Guzman is accused of being the kingpin of the Sinaloa cartel — one of the biggest drug empires in the world — and is currently in solitary confinement in Manhattan; his trial is expected to take place next April. He faces drug trafficking, firearms and conspiracy charges at the Metropolitan Correctional Center in Brooklyn, New York. If found guilty, Guzman will spend the rest of his life in a maximum-security US prison.
According to a new court filing by his public defender lawyers, the drug lord's extradition violates the Mexico-US extradition treaty and Mexico's original agreement to send El Chapo to either Texas or California.
Guzman's lawyers also claim that if Mexico had been aware of "the extraordinarily harsh conditions" of his US imprisonment, the country would have never been on board with his extradition, Business Insider reports.
David Patton, executive director of Federal Defenders of New York, says, "The segregated units are horrifying and inhumane," according to the New York Times. "The fluorescent lights are always on. The only sound is the occasional clanking of metal when doors are opened and closed."

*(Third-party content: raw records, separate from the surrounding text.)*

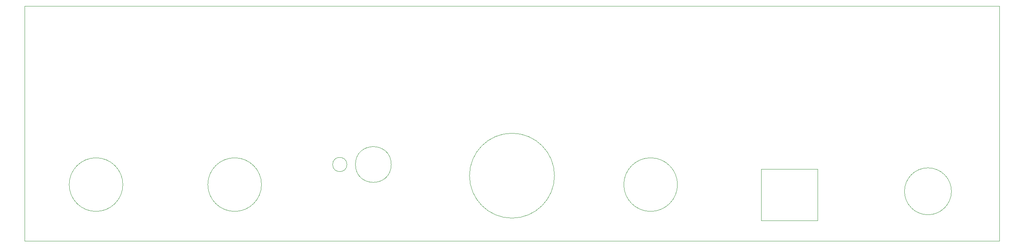
<source format=gbr>
%TF.GenerationSoftware,KiCad,Pcbnew,8.0.2*%
%TF.CreationDate,2024-05-10T04:23:11+02:00*%
%TF.ProjectId,PT-10 Rear,50542d31-3020-4526-9561-722e6b696361,rev?*%
%TF.SameCoordinates,Original*%
%TF.FileFunction,Profile,NP*%
%FSLAX46Y46*%
G04 Gerber Fmt 4.6, Leading zero omitted, Abs format (unit mm)*
G04 Created by KiCad (PCBNEW 8.0.2) date 2024-05-10 04:23:11*
%MOMM*%
%LPD*%
G01*
G04 APERTURE LIST*
%TA.AperFunction,Profile*%
%ADD10C,0.100000*%
%TD*%
G04 APERTURE END LIST*
D10*
X66095000Y-109752500D02*
G75*
G02*
X54095000Y-109752500I-6000000J0D01*
G01*
X54095000Y-109752500D02*
G75*
G02*
X66095000Y-109752500I6000000J0D01*
G01*
X221420000Y-117752500D02*
X208770000Y-117752500D01*
X262060000Y-122352500D02*
X44130000Y-122352500D01*
X44130000Y-122352500D02*
X44130000Y-69772500D01*
X190095000Y-109752500D02*
G75*
G02*
X178095000Y-109752500I-6000000J0D01*
G01*
X178095000Y-109752500D02*
G75*
G02*
X190095000Y-109752500I6000000J0D01*
G01*
X262060000Y-69772500D02*
X262060000Y-122352500D01*
X126095000Y-105252500D02*
G75*
G02*
X118095000Y-105252500I-4000000J0D01*
G01*
X118095000Y-105252500D02*
G75*
G02*
X126095000Y-105252500I4000000J0D01*
G01*
X116195000Y-105252500D02*
G75*
G02*
X112995000Y-105252500I-1600000J0D01*
G01*
X112995000Y-105252500D02*
G75*
G02*
X116195000Y-105252500I1600000J0D01*
G01*
X251345000Y-111252500D02*
G75*
G02*
X240845000Y-111252500I-5250000J0D01*
G01*
X240845000Y-111252500D02*
G75*
G02*
X251345000Y-111252500I5250000J0D01*
G01*
X221420000Y-106252500D02*
X221420000Y-117752500D01*
X208770000Y-106252500D02*
X221420000Y-106252500D01*
X44130000Y-69772500D02*
X262060000Y-69772500D01*
X208770000Y-117752500D02*
X208770000Y-106252500D01*
X97095000Y-109752500D02*
G75*
G02*
X85095000Y-109752500I-6000000J0D01*
G01*
X85095000Y-109752500D02*
G75*
G02*
X97095000Y-109752500I6000000J0D01*
G01*
X162595000Y-107752500D02*
G75*
G02*
X143595000Y-107752500I-9500000J0D01*
G01*
X143595000Y-107752500D02*
G75*
G02*
X162595000Y-107752500I9500000J0D01*
G01*
M02*

</source>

"These conditions… are tantamount to torture. Had Mexico been advised of these conditions, it almost certainly would not have consented to Mr. Guzman's detention and prosecution in this district," read the court papers.

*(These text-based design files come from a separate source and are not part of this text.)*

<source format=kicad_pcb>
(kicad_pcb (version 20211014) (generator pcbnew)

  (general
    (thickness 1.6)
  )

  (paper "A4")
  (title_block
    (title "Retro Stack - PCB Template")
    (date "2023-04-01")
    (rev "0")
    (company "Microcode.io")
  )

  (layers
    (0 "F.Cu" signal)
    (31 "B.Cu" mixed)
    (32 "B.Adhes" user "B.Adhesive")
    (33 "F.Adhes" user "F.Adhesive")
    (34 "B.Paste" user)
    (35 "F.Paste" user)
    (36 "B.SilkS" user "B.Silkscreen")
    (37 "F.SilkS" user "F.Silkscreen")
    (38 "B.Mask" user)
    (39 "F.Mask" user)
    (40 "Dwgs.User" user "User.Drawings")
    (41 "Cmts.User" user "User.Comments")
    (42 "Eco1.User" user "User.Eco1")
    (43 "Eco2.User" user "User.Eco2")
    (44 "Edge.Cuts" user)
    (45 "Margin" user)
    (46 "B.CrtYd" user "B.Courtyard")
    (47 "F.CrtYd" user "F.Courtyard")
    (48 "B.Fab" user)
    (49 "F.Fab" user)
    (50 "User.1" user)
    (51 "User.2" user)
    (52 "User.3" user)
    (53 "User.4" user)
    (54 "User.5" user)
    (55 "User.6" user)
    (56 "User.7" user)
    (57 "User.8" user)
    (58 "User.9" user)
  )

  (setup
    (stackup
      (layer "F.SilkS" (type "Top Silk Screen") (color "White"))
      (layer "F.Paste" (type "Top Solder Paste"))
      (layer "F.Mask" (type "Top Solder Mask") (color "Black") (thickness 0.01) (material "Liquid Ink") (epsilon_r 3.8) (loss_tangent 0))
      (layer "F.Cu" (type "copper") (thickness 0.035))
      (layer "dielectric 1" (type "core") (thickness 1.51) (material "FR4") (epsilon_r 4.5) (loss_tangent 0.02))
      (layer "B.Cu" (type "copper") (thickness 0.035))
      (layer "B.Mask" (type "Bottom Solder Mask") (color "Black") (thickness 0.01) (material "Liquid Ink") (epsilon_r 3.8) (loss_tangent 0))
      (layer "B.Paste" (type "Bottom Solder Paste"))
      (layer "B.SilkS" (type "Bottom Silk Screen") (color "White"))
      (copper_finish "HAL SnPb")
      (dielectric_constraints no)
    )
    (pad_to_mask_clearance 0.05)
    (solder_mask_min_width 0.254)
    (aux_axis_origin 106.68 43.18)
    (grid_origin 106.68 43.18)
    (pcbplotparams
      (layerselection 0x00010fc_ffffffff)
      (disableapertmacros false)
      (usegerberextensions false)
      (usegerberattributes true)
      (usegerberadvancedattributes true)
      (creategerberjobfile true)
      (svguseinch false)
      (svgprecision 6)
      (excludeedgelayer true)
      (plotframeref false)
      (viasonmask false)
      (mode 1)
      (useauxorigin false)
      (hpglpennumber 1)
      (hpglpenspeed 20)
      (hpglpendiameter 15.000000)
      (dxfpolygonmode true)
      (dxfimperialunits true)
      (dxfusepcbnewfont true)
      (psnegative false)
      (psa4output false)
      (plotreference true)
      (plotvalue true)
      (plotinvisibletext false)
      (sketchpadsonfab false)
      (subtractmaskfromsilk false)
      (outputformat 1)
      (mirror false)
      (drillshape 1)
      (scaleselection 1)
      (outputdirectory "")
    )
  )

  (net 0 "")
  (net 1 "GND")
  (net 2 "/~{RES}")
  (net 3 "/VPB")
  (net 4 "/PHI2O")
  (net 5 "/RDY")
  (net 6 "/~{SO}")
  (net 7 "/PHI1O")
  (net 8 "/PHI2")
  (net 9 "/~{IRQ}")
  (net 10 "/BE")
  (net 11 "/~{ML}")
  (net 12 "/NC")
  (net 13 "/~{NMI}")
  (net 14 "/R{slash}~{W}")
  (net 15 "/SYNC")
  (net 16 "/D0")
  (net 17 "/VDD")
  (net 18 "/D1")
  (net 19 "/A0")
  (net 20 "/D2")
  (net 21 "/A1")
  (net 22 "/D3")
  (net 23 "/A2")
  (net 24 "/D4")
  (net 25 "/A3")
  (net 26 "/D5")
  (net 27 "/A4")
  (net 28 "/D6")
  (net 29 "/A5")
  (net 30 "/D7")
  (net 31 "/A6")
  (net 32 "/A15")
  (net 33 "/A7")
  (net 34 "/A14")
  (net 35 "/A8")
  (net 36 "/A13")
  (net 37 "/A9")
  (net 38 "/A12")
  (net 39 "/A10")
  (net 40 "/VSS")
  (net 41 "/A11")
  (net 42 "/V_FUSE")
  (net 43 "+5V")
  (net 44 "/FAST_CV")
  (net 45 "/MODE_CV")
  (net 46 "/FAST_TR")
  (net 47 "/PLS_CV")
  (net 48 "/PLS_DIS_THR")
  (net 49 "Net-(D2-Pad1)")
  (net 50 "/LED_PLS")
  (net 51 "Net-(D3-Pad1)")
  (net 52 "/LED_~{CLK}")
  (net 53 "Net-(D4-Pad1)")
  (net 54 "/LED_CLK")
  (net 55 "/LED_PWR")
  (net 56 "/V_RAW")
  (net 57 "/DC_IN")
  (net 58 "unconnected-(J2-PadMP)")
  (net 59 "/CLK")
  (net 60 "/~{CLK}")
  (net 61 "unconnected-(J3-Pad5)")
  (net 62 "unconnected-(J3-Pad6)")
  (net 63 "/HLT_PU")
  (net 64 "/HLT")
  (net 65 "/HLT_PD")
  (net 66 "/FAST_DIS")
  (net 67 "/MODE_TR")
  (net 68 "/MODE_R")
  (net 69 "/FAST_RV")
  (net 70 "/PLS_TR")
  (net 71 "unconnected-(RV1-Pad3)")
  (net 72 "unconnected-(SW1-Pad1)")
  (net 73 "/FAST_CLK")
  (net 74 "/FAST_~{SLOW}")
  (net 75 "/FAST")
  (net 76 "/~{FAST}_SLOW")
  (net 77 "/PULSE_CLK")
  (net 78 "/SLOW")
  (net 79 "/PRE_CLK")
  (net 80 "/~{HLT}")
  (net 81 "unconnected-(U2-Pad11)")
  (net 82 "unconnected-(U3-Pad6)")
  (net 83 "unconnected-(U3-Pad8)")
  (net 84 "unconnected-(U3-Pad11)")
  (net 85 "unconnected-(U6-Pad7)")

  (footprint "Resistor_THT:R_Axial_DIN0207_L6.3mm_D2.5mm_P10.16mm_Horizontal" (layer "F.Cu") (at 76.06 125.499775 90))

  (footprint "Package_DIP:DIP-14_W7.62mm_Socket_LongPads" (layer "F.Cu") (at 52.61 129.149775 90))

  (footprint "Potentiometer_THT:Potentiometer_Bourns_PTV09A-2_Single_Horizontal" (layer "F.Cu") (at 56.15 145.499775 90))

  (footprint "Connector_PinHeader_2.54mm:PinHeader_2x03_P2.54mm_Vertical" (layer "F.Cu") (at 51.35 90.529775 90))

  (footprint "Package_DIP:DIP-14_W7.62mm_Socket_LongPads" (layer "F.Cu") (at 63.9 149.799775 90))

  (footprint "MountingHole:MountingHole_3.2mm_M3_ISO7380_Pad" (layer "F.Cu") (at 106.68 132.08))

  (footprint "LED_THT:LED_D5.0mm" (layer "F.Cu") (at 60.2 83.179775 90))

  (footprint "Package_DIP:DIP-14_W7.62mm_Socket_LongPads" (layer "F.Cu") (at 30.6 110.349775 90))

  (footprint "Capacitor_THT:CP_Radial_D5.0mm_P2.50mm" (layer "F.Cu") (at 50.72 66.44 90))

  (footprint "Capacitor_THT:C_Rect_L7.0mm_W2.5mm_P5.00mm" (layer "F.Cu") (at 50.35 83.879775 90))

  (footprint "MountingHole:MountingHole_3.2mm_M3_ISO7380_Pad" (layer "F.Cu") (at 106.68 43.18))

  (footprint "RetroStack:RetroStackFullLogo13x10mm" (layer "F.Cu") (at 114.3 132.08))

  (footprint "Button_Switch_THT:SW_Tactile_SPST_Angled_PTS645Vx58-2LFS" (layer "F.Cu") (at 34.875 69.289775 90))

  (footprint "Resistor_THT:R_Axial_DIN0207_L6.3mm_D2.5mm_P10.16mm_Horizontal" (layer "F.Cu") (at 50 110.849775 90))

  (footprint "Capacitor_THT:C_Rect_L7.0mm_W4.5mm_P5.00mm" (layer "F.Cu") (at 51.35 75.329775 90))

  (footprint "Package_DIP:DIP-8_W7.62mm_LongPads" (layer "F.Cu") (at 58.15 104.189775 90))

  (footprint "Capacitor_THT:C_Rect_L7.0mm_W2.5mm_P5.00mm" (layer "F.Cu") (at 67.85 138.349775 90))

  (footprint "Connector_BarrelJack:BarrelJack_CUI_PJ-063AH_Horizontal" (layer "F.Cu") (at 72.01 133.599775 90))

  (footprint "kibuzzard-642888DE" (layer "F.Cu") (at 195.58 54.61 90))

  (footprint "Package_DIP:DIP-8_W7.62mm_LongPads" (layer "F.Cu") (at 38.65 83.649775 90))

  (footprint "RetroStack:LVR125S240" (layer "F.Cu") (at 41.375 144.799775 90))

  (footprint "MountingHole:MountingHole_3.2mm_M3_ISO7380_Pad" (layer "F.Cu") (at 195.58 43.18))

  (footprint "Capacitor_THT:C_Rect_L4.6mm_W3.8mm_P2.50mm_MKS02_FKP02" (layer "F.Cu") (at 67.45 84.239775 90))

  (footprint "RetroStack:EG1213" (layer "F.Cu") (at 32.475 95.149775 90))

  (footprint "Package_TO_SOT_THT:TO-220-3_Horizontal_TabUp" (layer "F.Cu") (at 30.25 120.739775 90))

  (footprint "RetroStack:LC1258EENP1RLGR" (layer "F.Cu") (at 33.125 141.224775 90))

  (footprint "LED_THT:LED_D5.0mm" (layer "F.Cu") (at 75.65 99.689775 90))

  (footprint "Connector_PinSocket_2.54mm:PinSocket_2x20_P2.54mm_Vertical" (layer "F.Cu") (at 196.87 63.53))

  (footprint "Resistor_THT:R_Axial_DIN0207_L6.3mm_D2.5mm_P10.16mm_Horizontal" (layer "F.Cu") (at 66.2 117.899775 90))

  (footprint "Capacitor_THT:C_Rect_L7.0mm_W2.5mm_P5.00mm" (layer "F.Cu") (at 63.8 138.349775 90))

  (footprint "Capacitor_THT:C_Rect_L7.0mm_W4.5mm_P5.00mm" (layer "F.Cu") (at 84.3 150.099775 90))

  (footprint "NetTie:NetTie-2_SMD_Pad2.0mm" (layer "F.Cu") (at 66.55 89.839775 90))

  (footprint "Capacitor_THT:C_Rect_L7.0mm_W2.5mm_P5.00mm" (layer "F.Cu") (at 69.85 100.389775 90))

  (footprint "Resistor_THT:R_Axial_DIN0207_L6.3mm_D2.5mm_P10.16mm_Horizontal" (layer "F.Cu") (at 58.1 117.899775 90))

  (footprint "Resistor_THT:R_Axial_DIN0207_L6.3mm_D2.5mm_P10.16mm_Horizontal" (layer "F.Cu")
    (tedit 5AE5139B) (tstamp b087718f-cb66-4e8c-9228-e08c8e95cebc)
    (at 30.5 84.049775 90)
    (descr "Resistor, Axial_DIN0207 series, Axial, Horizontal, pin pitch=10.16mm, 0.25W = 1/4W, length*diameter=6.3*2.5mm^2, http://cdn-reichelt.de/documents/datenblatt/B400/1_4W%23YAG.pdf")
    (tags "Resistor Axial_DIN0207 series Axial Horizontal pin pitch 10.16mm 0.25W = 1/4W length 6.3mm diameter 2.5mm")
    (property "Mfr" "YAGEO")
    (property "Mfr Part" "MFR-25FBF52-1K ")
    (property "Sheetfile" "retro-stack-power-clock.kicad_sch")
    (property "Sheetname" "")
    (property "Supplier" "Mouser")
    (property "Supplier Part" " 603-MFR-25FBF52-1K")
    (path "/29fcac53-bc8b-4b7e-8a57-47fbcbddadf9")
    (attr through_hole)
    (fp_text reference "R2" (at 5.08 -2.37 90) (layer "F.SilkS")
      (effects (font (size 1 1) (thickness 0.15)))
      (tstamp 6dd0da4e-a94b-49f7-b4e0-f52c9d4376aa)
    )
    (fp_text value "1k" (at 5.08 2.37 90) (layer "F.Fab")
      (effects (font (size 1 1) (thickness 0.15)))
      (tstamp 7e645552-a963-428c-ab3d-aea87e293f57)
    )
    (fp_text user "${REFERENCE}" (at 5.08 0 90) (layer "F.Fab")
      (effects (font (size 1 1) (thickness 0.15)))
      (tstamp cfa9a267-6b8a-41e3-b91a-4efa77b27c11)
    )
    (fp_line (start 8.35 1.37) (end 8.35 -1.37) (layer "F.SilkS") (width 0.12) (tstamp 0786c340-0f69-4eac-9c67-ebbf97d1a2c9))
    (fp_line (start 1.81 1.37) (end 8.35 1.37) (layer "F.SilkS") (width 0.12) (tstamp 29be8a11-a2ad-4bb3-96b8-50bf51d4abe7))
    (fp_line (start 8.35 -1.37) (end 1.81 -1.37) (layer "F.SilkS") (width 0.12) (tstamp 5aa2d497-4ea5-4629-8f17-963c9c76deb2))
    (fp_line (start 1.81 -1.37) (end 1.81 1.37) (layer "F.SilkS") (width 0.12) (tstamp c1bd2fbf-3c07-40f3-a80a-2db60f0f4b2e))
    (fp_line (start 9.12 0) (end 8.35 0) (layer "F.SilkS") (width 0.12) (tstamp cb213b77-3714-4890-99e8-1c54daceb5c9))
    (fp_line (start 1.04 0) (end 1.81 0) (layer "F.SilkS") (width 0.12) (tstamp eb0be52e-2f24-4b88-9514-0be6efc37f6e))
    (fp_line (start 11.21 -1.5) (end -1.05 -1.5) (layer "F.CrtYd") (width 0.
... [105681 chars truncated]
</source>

The drug trafficker's lawyers are also claiming that the US government's desire to secure $14 billion worth of so-called drug profits is unfair: they claim the US did not seek consent from Mexico regarding this penalty.
Federal Judge Brian Cogan has not made any rulings on this case yet. The judge did modify Guzman's prison conditions slightly in May, allowing him to swap pre-screened written messages with his wife. The drug lord, however, is still refused family visits and phone calls.